For very long documents — 10,000+ lines of log output, an entire ebook in plain text — the tool runs instantly because everything happens in your browser. There's no upper limit beyond what your browser can hold in memory, which is well into the millions of characters on any modern machine.

Related text tools

The Line Break Removal Tool is part of a small family of text cleaners built around the same idea: paste text, pick a rule, get instant output, no signup.

  • Whitespace Remover — handles spaces, tabs, and other invisible characters as well as line breaks. The bigger hammer when you want every kind of empty space gone.
  • Merge Words — concatenates words by stripping the spaces between them. Useful for building hashtags, URL slugs, or camelCase strings.
  • Case Converter — switches between UPPERCASE, lowercase, Title Case, sentence case, and camelCase. Often the next step after cleaning up pasted text.
  • Text Diff Checker — compare the cleaned and original versions side-by-side to make sure you only changed what you meant to change.
  • Character Counter — once the text is one line, count what you've got. Useful for tweet drafts, meta descriptions, and SMS messages.

If you're tracking how much you've written before and after the cleanup, run the result through the Word Counter — flattening line breaks shouldn't change the word count, and if it does, that's a sign something else went on during the paste.

Frequently asked questions

Is my text stored anywhere?

No. The Line Break Removal Tool runs entirely in your browser using JavaScript. Your text never reaches any Microapp server. Closing the tab removes everything from memory. The same goes for any text you paste in to test — once the tab is gone, it's gone.

What's the difference between removing line breaks and removing whitespace?

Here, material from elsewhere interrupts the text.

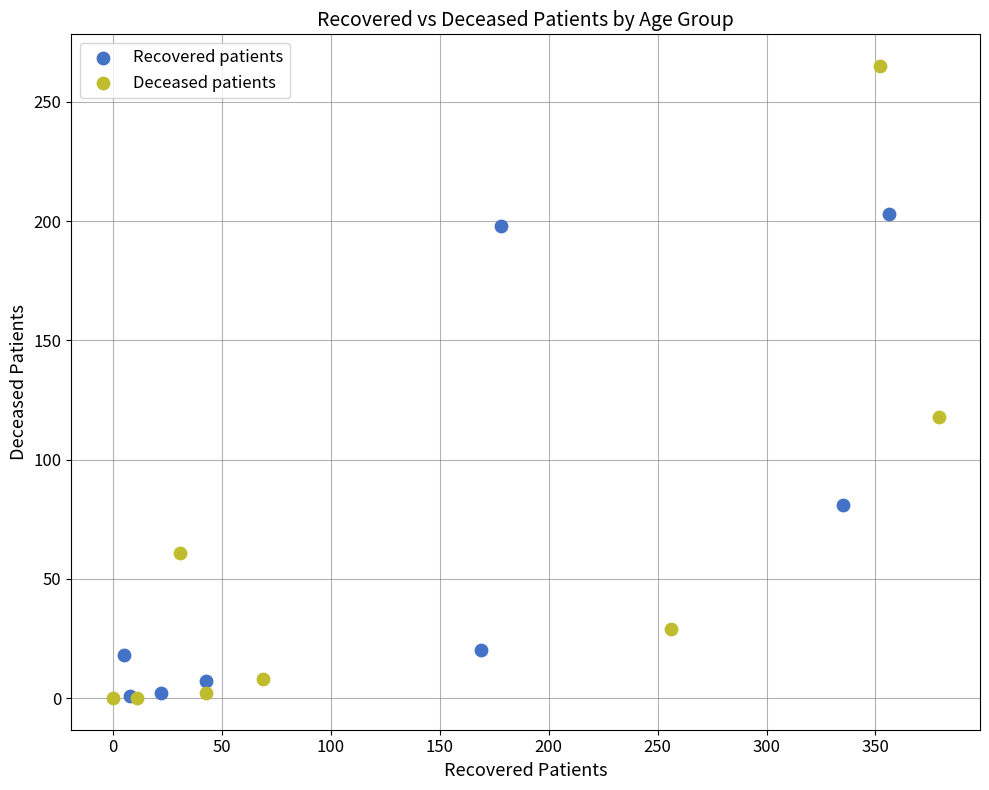

Which series contains the highest Y value?

Deceased patients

A line break is the specific character that ends a line — \n, \r, or \r\n. Whitespace is the broader category that also includes spaces, tabs, and zero-width characters. This tool strips only line breaks. If you want to also collapse multiple spaces or strip tabs, run the output through the Whitespace Remover as a second step.

Will it handle text copied from a PDF?

Yes — that's the most common use case. PDFs hard-wrap their text content at around 80 characters per line, so a copied paragraph arrives with breaks every few words. The tool flattens those breaks into single spaces, leaving the paragraph reflowable. Watch out for hyphens at line endings ("some-
thing"
becomes "some- thing" after the break is replaced with a space); you may need a quick find-and-replace to clean those up.

Does it know the difference between a line break and a paragraph break?

No — to the tool, every line break is the same character, whether it's separating two sentences within a paragraph or marking the gap between paragraphs. If you want to preserve paragraph structure, the simplest approach is to paste one paragraph at a time, or to use a custom replacement like " " (space) for inline breaks and handle paragraph breaks separately.

Does it work on files, or only pasted text?

The tool works on pasted text. If you have a file, open it in any text editor (Notepad, TextEdit, VS Code), copy the contents, and paste them in. For very large files — gigabytes of log output — a command-line tool like tr -d '\n' on Unix or (Get-Content file.txt) -join " " on PowerShell is faster than the browser.

Why are there still extra spaces in the output?

Two reasons, usually. Either the original text had trailing spaces at the end of each line (common with old word-processor output), or there were multiple line breaks in a row (a blank line counts as two). Replacing each break with a space produces double spaces in those spots. Run the output through the Whitespace Remover in "collapse multiple spaces" mode to clean them up.

Can I use it for code?

You can, but be careful. Most programming languages use line breaks as part of their syntax — Python especially. Flattening the breaks in a code block usually destroys it. For pasted code that arrived with weird line wrapping from a chat or email, a better approach is to paste it into a code editor and let the editor reflow the lines, rather than stripping them entirely.